In response, 68 rabbis, from secular to religious, signed a letter compelling the party to stop “claiming to know what’s good for our community in the most insulting and arrogant way”.

Even the Chief Rabbi, Ephraim Mirvis, weighed in, warning Labour’s watered-down anti-Semitism definition sends “a message of contempt”.

The response from Corbyn’s office? “We will not tolerate anti-Semitism in any form whatsoever.”

The man who could be PM believes the reality-defying guff his party spouts ad nauseam because the phrase “I HATE ISRAEL” is written, in capital letters, through him like Brighton rock. He never breaks character, never reconsiders, never thinks twice.

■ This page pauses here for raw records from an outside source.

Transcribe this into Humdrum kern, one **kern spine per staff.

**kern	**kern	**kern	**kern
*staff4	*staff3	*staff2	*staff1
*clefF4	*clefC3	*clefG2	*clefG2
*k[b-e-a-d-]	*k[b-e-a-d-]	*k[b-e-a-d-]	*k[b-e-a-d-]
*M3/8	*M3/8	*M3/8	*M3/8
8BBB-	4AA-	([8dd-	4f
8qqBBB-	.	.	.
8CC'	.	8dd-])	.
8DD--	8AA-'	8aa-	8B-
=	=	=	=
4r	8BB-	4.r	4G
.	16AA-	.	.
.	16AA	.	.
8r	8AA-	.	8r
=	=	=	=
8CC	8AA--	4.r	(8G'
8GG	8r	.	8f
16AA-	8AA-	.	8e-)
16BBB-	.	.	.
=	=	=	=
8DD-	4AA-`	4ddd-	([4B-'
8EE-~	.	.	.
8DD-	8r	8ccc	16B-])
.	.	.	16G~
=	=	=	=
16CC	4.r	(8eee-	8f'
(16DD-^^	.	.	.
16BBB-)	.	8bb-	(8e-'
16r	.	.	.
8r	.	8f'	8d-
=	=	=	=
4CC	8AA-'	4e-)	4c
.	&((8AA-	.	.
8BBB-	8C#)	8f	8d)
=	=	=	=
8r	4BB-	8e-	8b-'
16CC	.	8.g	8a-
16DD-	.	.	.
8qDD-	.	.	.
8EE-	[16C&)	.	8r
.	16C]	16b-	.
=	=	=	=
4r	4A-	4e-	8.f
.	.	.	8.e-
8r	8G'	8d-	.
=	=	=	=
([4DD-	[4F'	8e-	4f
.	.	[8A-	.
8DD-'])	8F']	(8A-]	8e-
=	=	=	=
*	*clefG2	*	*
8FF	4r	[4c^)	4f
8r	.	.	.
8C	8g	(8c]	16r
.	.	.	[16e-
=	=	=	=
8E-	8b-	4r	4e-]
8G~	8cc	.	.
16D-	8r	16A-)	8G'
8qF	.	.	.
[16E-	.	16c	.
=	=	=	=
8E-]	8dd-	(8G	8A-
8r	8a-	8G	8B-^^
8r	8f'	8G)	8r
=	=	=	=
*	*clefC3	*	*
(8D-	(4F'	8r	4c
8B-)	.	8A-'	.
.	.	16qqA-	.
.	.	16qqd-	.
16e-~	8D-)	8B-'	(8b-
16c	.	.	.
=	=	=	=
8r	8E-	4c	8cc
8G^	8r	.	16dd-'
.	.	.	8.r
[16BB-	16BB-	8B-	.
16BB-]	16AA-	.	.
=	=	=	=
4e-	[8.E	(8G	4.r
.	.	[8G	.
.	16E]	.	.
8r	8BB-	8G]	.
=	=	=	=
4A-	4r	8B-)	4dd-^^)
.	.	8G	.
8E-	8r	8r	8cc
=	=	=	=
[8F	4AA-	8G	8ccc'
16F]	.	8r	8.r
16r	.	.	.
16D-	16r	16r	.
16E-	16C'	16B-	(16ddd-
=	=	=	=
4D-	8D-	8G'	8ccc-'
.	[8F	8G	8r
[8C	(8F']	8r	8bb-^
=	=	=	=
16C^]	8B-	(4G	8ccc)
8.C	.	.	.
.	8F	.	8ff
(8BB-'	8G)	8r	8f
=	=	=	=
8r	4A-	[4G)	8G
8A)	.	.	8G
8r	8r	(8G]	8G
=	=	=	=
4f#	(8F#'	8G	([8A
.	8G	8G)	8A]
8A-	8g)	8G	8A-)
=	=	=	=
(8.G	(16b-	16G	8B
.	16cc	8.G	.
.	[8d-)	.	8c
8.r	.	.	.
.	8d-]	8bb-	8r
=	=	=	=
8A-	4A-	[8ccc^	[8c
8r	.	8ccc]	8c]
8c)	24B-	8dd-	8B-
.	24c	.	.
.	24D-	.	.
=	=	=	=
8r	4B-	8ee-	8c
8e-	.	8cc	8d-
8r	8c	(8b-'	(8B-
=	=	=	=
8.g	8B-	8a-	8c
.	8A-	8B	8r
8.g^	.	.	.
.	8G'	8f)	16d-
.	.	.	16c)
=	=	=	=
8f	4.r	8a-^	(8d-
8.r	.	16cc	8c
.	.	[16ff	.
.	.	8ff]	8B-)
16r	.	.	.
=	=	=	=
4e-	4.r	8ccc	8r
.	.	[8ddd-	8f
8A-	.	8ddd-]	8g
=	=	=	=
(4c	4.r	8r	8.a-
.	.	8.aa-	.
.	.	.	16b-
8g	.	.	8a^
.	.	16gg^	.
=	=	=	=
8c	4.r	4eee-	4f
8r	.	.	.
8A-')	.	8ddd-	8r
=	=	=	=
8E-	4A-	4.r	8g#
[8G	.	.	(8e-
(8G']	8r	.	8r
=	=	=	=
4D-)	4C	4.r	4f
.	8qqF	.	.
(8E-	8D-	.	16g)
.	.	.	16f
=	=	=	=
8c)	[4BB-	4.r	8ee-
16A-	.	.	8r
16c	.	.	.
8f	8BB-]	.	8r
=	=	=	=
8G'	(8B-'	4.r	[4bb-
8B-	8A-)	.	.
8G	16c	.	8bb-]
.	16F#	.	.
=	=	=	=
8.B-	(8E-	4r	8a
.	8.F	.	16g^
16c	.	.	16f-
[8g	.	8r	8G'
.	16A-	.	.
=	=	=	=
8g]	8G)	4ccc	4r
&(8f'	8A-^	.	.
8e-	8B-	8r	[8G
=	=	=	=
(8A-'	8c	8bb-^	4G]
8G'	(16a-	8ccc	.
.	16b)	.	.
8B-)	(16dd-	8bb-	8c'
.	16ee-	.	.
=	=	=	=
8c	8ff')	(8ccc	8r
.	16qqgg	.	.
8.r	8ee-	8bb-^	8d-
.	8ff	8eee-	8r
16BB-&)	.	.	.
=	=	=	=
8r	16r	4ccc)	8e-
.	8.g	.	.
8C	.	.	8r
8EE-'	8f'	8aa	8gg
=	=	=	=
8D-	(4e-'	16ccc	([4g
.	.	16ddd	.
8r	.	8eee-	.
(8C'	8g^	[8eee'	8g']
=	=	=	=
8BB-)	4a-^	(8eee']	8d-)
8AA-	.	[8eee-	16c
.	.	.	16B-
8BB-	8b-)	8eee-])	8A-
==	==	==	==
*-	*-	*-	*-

Corbyn is not a work in progress, he’s a piece of work.

When anti-Semitism or other forms of racism appear in UK political parties, it tends to spread from the bottom up. But the rejection of the standard international definition of anti-Semitism in the Labour party came from the top, and it is this which provoked the three newspapers’ “United We Stand” front page.

Last week, Labour MP Margaret Hodge called Jeremy Corbyn an anti-Semite. The incident sparked a debate about who was more wronged. Perhaps a more profound question to ask is what attracts so many anti-Semites to the Labour party? That answer is sadly all too straightforward: Jeremy Corbyn.

Richard Ferrer is the editor of the Jewish News.